Wszystkie twarze czyściciela kamienic – Piotr Śruba literatem

Stanisław Krastowicz
Drukuj

piotr-s copyPiotr Śruba, główny oskarżony w procesie „czyścicieli kamienic”, desperacko walczy o przetrwanie. Ma świadomość, że nieuchronna przegrana w sądzie, do którego został pozwany za nękanie lokatorów, doprowadzi go do ruiny. A i teraz interesy nie idą najlepiej i pozostaje na utrzymaniu swojej żony, pracownicy Wojewódzkiej Stacji Epidemiologicznej.

Dotychczasowi zleceniodawcy Śruby z Poznania się od niego odwrócili. Ba! Odwrócili się od niego także jego niedawni przyjaciele, którzy teraz w sądzie zeznają przeciwko niemu. Zresztą, jak to zwykle w takich środowiskach bywa, wszyscy pokłócili się o pieniądze. Śruba – wg Liberkowskiego i Gawrońskiego, jego zleceniodawców w przypadku kamienicy przy ul Stolarskiej 2 – oskarżają go, że zdefraudował ich pieniądze. Ten rewanżuje się nazywając ich „pedałami” i „ćpunami”. Typowa reakcja dla mentalności tego typu.

Wraz ze swoim kolegą po fachu, Pawłem Cieliczko, spotyka się potajemnie w biurze przy ulicy Matejki. Bardziej z nudów niż realnej potrzeby. Cieliczko, obecnie nęka grupkę lokatorów w miejscowości pod Szamotułami, a Śruba dumnie działa w pierwszej stolicy Polski – Gnieźnie. Bez większych jednak rezultatów.

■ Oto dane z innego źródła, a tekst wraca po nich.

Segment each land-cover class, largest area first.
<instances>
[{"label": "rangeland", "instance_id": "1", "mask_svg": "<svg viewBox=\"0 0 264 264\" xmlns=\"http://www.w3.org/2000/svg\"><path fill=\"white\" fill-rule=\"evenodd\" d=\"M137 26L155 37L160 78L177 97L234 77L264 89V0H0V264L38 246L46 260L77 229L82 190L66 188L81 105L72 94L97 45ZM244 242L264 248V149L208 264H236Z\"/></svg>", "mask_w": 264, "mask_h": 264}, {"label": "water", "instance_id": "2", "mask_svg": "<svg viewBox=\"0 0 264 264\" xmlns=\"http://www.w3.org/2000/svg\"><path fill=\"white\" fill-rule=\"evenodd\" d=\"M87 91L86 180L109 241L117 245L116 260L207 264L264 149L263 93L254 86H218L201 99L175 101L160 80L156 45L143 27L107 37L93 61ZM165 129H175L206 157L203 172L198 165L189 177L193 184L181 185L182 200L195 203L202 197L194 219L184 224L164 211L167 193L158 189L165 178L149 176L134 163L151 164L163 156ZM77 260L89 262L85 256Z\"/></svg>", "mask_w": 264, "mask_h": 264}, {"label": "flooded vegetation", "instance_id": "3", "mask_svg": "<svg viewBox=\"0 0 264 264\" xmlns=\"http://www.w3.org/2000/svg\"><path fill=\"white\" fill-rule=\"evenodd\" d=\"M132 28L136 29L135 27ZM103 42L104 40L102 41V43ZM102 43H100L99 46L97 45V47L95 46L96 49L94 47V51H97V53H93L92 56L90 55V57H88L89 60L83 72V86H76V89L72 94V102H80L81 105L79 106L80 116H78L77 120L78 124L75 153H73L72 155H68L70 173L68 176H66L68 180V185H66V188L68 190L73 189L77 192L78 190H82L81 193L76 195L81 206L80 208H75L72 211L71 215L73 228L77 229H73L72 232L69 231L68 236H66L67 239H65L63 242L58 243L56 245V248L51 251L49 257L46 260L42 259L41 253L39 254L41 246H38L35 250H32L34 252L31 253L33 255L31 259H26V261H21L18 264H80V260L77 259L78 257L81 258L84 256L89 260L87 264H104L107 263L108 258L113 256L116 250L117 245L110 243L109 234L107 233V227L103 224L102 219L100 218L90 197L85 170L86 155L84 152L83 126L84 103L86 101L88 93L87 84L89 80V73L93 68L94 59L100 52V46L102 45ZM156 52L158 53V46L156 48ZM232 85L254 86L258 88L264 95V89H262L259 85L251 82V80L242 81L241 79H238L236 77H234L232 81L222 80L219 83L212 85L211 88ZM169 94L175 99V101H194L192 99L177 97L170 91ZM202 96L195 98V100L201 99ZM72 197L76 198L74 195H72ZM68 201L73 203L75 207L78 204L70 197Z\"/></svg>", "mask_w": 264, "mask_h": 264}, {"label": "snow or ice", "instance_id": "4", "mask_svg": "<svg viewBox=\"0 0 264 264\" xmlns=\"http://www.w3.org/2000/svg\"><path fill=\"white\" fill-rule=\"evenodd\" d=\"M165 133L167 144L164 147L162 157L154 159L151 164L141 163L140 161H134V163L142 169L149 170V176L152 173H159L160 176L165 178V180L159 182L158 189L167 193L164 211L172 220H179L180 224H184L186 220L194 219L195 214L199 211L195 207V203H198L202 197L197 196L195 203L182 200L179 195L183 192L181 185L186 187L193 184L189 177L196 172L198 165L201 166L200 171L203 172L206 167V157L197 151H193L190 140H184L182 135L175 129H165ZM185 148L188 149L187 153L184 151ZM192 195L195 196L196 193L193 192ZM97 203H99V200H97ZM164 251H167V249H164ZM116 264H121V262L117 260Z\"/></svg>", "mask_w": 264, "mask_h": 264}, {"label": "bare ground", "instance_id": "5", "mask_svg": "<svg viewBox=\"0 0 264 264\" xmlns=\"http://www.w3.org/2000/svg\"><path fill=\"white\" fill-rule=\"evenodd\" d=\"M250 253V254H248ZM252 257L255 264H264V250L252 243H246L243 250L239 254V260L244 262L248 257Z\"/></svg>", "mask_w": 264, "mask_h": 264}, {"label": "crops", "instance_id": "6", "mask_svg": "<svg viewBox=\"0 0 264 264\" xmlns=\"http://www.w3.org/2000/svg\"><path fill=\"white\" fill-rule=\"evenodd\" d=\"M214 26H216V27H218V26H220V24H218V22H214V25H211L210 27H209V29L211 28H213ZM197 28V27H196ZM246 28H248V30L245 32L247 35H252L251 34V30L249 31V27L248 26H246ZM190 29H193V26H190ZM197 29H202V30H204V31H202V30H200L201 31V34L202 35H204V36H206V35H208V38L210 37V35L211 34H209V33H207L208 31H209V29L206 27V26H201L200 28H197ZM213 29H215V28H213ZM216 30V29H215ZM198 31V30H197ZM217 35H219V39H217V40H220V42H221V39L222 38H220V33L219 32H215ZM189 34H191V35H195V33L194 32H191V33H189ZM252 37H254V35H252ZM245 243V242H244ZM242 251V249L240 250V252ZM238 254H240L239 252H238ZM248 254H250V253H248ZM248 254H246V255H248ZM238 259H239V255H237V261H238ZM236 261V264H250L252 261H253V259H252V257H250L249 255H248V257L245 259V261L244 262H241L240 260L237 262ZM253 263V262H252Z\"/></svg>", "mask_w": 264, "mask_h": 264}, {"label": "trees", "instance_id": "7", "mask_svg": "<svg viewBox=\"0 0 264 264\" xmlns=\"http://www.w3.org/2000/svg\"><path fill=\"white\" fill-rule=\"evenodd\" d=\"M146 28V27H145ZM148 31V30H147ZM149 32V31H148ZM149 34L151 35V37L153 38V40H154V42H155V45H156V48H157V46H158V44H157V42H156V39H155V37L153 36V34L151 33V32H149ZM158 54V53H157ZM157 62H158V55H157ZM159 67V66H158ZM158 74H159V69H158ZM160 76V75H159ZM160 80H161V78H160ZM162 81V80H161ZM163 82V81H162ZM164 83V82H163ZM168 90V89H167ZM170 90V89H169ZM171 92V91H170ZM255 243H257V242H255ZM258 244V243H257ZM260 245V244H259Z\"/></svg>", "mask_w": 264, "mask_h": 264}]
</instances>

Piotr Śruba (w Internecie występujący często po nickami „panadonis” i „Zły Lokator”) za wszelką cenę chce na siebie zwrócić uwagę, chwytając się wszystkich możliwych sposobów. Mając teraz dużo wolnego czasu, rozpisuje się o swoich sprawach na forach internetowych i blogach. Cechą charakterystyczną jego publicystyki jest kłamstwo i pomówienie, dokładnie tak samo, jak w stosunku do lokatorów czyszczonych przez siebie kamienic. Za swoją głupotę oskarża teraz nie tylko działaczki Wielkopolskiego Stowarzyszenia Lokatorów, ale także dziennikarzy, sędziów, adwokatów broniących lokatorów, inspektorów budowlanych, władze miasta i radnych – wszyscy mieli się przyczynić do jego porażki jako „czyściciela kamienic”.

Śruba próbuje kąsać na prawo i lewo, ale doskonale wie, że dni jego są policzone. Skazujący wyrok w procesie o nękanie lokatorów oznacza, że jego ofiary wystąpią o odszkodowanie na drodze powództwa cywilnego i puszczą go w przysłowiowych skarpetkach. Jak zwykle w swoich działaniach, teraz już przede wszystkim o charakterze publicystycznym, czuje się bezkarny. Wkrótce się przekona, że nie wystarczą znajomości w policji, na które się powołuje, aby wywinąć się od odpowiedzialności. Zamierzamy tego dopilnować.